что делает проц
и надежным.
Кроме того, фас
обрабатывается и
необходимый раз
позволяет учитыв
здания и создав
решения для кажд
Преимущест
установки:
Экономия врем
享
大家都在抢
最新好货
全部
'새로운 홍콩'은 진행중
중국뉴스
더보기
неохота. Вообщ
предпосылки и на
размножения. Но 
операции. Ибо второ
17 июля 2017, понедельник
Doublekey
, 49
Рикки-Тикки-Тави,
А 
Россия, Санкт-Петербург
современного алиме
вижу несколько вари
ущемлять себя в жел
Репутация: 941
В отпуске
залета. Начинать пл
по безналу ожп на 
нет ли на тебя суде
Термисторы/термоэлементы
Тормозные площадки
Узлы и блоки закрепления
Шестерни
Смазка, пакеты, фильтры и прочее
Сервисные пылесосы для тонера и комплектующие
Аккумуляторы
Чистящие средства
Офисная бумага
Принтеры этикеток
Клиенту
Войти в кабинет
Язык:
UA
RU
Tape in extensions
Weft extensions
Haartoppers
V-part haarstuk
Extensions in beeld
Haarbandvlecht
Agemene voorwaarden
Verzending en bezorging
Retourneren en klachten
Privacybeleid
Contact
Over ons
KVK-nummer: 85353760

═══

[WORK TASK] Return every line of the records above unchanged, in the same order.

[EXERCISE RESPONSE]
что делает проц
и надежным.
Кроме того, фас
обрабатывается и
необходимый раз
позволяет учитыв
здания и создав
решения для кажд
Преимущест
установки:
Экономия врем
享
大家都在抢
最新好货
全部
'새로운 홍콩'은 진행중
중국뉴스
더보기
неохота. Вообщ
предпосылки и на
размножения. Но 
операции. Ибо второ
17 июля 2017, понедельник
Doublekey
, 49
Рикки-Тикки-Тави,
А 
Россия, Санкт-Петербург
современного алиме
вижу несколько вари
ущемлять себя в жел
Репутация: 941
В отпуске
залета. Начинать пл
по безналу ожп на 
нет ли на тебя суде
Термисторы/термоэлементы
Тормозные площадки
Узлы и блоки закрепления
Шестерни
Смазка, пакеты, фильтры и прочее
Сервисные пылесосы для тонера и комплектующие
Аккумуляторы
Чистящие средства
Офисная бумага
Принтеры этикеток
Клиенту
Войти в кабинет
Язык:
UA
RU
Tape in extensions
Weft extensions
Haartoppers
V-part haarstuk
Extensions in beeld
Haarbandvlecht
Agemene voorwaarden
Verzending en bezorging
Retourneren en klachten
Privacybeleid
Contact
Over ons
KVK-nummer: 85353760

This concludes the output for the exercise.